6.2 An Assessment of the Ozone Flux Budget over a Temperate Coniferous Forest Using Comprehensive Observations and 1D Vertical Canopy Modeling

Tuesday, 2 May 2023: 11:00 AM
Scandinavian Ballroom Salon 1-2 (Royal Sonesta Minneapolis Downtown )
Michael P. Vermeuel, Univ. of Minnesota, Saint PAUL, MN; and D. B. Millet, D. K. Farmer, L. Ganzeveld, M. Pothier, M. F. Link, A. J. Visser, M. Riches, S. Williams, and L. A. Garofalo

Dry deposition is the second-largest sink of tropospheric ozone (O3) and has an important influence on surface O3 concentrations. Terrestrial ecosystems remove O3 through a combination of stomatal and nonstomatal processes, with the latter less understood and simply parameterized in models. Dry deposition traditionally refers to the biophysical removal of a gas near the Earth’s surface, but flux observations also include chemical O3 destruction involving reactions with, e.g., nitric oxide (NO) and volatile organic compounds (VOC) within forest canopies. This chemical loss is typically unaccounted-for in data interpretation and model parameterizations. Here, we leverage highly detailed and vertically resolved measurements of O3, VOC, nitrogen oxides (NOx = NO +NO2), carbon dioxide, and water vapor concentration and flux gradients over a temperate coniferous forest to determine the relative contributions of stomatal and nonstomatal O3 losses and thereby calculate its budget.
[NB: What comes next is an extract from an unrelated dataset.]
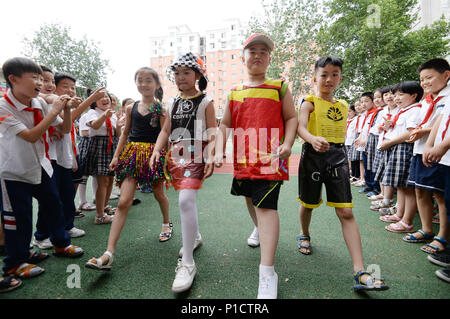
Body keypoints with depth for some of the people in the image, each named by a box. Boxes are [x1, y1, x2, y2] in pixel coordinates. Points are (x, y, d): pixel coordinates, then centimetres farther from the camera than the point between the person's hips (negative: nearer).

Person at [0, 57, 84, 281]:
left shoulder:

We employed two high-resolution mass spectrometers to provide comprehensive VOC measurements across both mass spectra and used the data to constrain two O3 models: 1) a bulk canopy treatment of dry deposition and chemical loss, and 2) a 1D multi-layered biosphere-atmosphere trace gas exchange model (Multi-Layer Canopy CHemistry and Exchange Model; MLC-CHEM).

We show that observed O3 fluxes at this site were on average 2x higher than explained by dry deposition alone. The chemical loss based on the comprehensive in-canopy VOC and NOx observations does not account for this missing O3 sink. Both models predict similar O3 flux magnitudes and relative contributions by dry deposition and chemistry, with chemistry making up 15% of the simulated daytime O3 flux. We also discuss how measurements of VOC and their oxidation products inform current understanding of in-canopy loss processes.